¿Es el poeta la expresión del sentir de su sociedad?, ¿es acaso el portavoz de su tiempo?, ¿el arte estará ligado a las formas de desarrollo social? La historia parecería confirmarlo, puesto que muchas expresiones artísticas lo demuestran: obras pictóricas que enaltecen el heroísmo en alguna batalla, esculturas que representan la gracia del César, odas a la grandeza de Alejandro Magno, de Julio César, etc.
Asimismo dentro del campo de la literatura, poemas épicos, epopeyas dedicadas a la revolución francesa, tienen ese carácter de expresar el sentir de su tiempo, acaso también dentro de este tipo de arte encajan la Marsellesa, o la Internacional Comunista como formas musicales que reflejan episodios revolucionarios.
Pero coexiste otro tipo de artista que a través de su creación propone un arte visionario, progresista, que tiende a liderar movimientos espirituales, sociales y culturales que transforma las sociedades de su tiempo. Este tipo de artista, profetiza, influye en los grupos sociales de su tiempo, no solo intuye las necesidades de su contexto social, sino que además sirve de guía para responder problemas de su tiempo.

EXTRACTO DE DATOS:
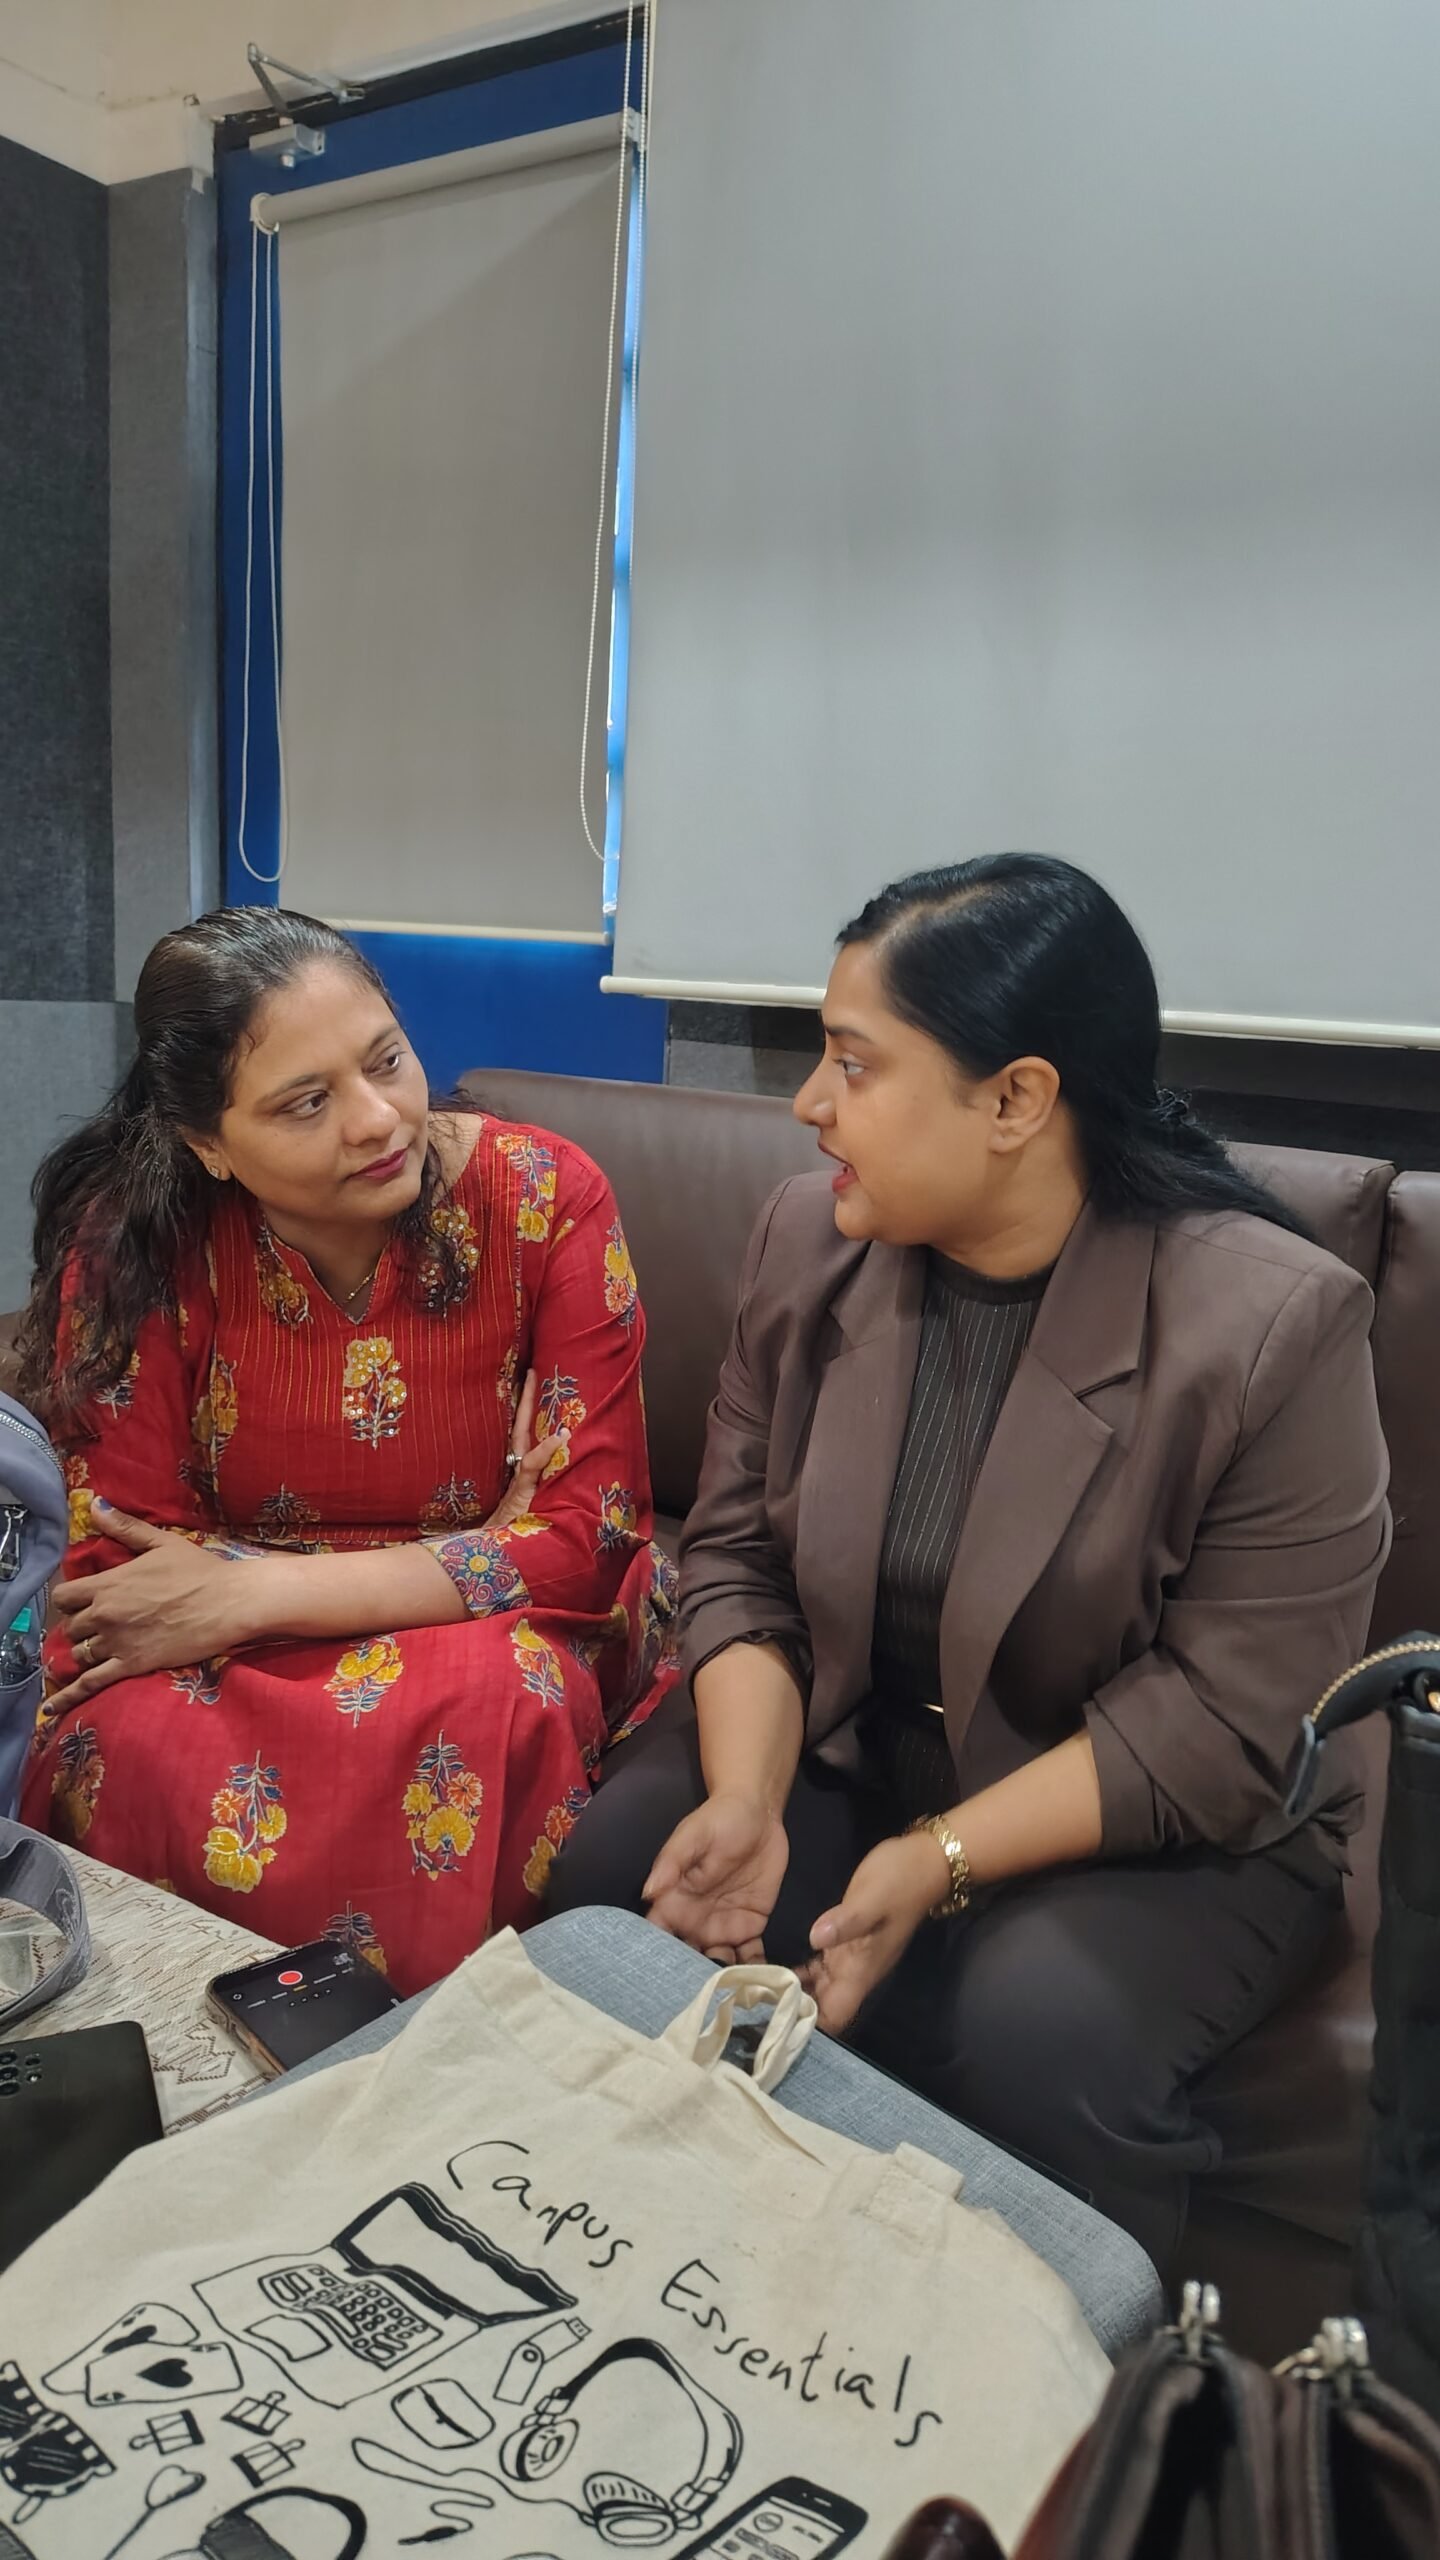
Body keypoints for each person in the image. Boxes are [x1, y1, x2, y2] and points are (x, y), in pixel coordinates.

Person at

INSTRUCCIONES DE TRABAJO:
Responde estas preguntas sobre el fragmento acerca del arte y su tiempo.
(a) ¿A la grandeza de quiénes se dedican las odas mencionadas en el primer párrafo?
(b) ¿Qué dos composiciones musicales se citan como formas que reflejan episodios revolucionarios?
(c) ¿Qué clase de arte propone el otro tipo de artista descrito en el último párrafo?

TU SOLUCIÓN:
(a) Las odas se dedican a la grandeza de Alejandro Magno y de Julio César.
(b) Se citan la Marsellesa y la Internacional Comunista.
(c) Propone un arte visionario y progresista.